Oak Hill won the Senior PGA by a knockout: There were boatloads of bogeys and only three rounds in the 60s, and the final threesome on Sunday went a combined 18 over. "The course is unrelenting," said David Eger, whose closing 70 lifted him from 24th to 16th. "It's simply a difficult golf course for old men."

The PGA of America didn't learn anything from its previous visit to Oak Hill, for the '03 PGA Championship, which featured folded-over eight-inch rough that proved to be an equalizer. The rough last week was fresh and springy and somewhere between four and five inches in height. If you think the pitchout back to the fairway is an exciting shot, you probably also watch hockey for the icing calls, look forward to TV timeouts and enjoyed the heck out of the Senior PGA.

Never have so many pro golfers been made to look so stupid by missing so many greens with stubbed chips, pitches and flops. On Sunday, Langer, the meticulous (and in these conditions slow-playing) German, hit his drive into the rough a few paces short of the 14th green. The pin was five steps onto the green. It might've been a relatively easy flop shot from a normal lie, but Langer's best effort left him just in the edge of the deep cut. So much for a birdie opportunity. Langer got up and down to save his par.

"They said the rough was 3 1/2 inches long. It looked more like five to me," Langer said. "It was very juicy, dark green, like fertilized rough. Chipping was extremely difficult out of that thick grass."

Players gave the setup mixed reviews. It's a major championship, some said, so it's supposed to be difficult. Second-round leader Tom Purtzer called it "borderline too hard" before he plummeted with a third-round 81.

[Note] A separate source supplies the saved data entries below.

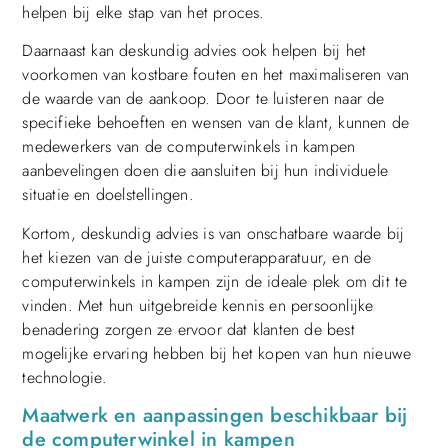
helpen bij elke stap van het proces.
Daarnaast kan deskundig advies ook helpen bij het
voorkomen van kostbare fouten en het maximaliseren van
de waarde van de aankoop. Door te luisteren naar de
specifieke behoeften en wensen van de klant, kunnen de
medewerkers van de computerwinkels in kampen
aanbevelingen doen die aansluiten bij hun individuele
situatie en doelstellingen.
Kortom, deskundig advies is van onschatbare waarde bij
het kiezen van de juiste computerapparatuur, en de
computerwinkels in kampen zijn de ideale plek om dit te
vinden. Met hun uitgebreide kennis en persoonlijke
benadering zorgen ze ervoor dat klanten de best
mogelijke ervaring hebben bij het kopen van hun nieuwe
technologie.
Maatwerk en aanpassingen beschikbaar bij
de computerwinkel in kampen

The numbers don't lie. Haas won with a seven-over 287, the highest winning score in relation to par in Senior PGA history and the second highest on the Champions tour. (Arnold Palmer was nine over when he won the 1981 U.S. Senior Open at Oakland Hills.) The cut, which was made at 12 over, was a stroke lower than the tour record set at the '90 Senior PGA at PGA National.

Jim Woodward, whose closing 79 left him in 46th place (at 20 over), spoke for many. "If I ever come back to Oak Hill again, it will be too soon. I give. [Oak Hill] wins. Here's the good news: Anywhere I go from here is going to be easier."

The course's difficulty made for a close but ugly finish. The final threesome—Haas, Langer and Jeff Sluman, Rochester's favorite son—combined for two birdies and 18 bogeys or double bogeys in the final round.